(TEXTE À LIRE)
——————————

Jean-Louis Bonnard est
né le 1er mars 1824 et fut baptisé le jour même à l'église de Saint-Christôt-en-Jarez,
dans la Loire.
Son père, Gabriel,
avait entendu pendant son enfance les échos des exécutions des
prêtres réfractaires lyonnais, à Feurs
dans
le Forez. M. Bonnard avait fait sa communion dans une grange, des
mains d’un prêtre réfractaire ; plus tard, il a été mobilisé et a
suivi l’Empereur en Prusse et en Russie. Rentré à la fin de
l’Empire, il a épousé Anne Bonnier en 1817 et a réussi à amasser
quelques biens. La famille Bonnard se composait alors de six
enfants, mais Gabriel et Anne ne disposaient pas de ressources
suffisantes pour les envoyer à l’école.

——————————

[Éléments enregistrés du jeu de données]
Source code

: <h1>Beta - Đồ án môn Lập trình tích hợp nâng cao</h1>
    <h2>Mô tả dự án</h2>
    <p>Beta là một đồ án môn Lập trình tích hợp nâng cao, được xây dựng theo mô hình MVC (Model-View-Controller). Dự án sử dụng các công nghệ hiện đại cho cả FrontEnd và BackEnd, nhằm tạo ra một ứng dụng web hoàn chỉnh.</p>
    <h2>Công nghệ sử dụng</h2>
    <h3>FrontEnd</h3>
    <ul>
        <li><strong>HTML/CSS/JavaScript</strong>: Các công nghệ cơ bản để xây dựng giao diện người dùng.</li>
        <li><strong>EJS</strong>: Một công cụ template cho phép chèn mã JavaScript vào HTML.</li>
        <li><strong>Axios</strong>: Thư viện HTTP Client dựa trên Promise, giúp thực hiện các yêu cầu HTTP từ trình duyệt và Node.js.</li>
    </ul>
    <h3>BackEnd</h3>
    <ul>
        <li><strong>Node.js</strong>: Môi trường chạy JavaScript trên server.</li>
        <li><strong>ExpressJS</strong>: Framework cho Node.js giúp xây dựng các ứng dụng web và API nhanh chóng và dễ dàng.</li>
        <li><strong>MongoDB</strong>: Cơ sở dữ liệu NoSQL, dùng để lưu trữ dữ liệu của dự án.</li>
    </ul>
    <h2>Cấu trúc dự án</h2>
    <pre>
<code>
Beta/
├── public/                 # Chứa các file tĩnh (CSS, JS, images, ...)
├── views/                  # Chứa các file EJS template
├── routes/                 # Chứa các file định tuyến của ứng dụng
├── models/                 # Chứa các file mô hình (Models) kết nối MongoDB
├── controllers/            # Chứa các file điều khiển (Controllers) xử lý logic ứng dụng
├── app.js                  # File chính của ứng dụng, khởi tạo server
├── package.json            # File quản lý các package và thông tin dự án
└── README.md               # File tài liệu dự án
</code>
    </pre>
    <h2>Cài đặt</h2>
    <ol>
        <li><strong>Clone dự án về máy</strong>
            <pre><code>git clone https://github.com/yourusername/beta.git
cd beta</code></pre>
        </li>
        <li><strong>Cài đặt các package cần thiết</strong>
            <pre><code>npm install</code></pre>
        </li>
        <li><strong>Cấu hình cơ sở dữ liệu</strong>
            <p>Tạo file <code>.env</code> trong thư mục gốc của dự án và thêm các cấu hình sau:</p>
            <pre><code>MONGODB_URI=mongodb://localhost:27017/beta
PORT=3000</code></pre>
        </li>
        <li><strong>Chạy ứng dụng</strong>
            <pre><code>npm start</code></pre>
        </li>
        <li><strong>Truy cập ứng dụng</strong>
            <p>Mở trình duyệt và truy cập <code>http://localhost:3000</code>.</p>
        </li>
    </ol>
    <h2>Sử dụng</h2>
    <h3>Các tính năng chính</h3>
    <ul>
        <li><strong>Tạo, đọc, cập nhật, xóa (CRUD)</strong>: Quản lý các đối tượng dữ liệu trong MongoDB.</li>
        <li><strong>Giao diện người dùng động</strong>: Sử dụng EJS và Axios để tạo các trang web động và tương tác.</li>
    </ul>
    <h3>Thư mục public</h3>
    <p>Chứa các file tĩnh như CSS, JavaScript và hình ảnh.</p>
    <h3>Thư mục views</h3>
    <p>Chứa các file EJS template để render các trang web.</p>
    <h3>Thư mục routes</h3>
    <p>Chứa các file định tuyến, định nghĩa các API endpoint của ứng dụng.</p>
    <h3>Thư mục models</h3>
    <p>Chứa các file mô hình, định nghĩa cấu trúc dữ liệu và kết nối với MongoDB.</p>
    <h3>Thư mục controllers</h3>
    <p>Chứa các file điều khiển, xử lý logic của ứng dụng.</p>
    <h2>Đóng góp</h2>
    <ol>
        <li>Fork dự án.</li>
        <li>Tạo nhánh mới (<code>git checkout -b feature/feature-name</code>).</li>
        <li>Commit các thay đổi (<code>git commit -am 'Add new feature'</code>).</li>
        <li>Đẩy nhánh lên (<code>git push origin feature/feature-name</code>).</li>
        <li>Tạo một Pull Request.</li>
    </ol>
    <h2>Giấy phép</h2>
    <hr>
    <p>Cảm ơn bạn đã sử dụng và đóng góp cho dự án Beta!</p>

——————————

(CONSIGNE) Recopiez en entier le texte ci-dessus sur Jean-Louis Bonnard, sans y apporter la moindre modification.

(RÉSULTAT ATTENDU)
Jean-Louis Bonnard est
né le 1er mars 1824 et fut baptisé le jour même à l'église de Saint-Christôt-en-Jarez,
dans la Loire.
Son père, Gabriel,
avait entendu pendant son enfance les échos des exécutions des
prêtres réfractaires lyonnais, à Feurs
dans
le Forez. M. Bonnard avait fait sa communion dans une grange, des
mains d’un prêtre réfractaire ; plus tard, il a été mobilisé et a
suivi l’Empereur en Prusse et en Russie. Rentré à la fin de
l’Empire, il a épousé Anne Bonnier en 1817 et a réussi à amasser
quelques biens. La famille Bonnard se composait alors de six
enfants, mais Gabriel et Anne ne disposaient pas de ressources
suffisantes pour les envoyer à l’école.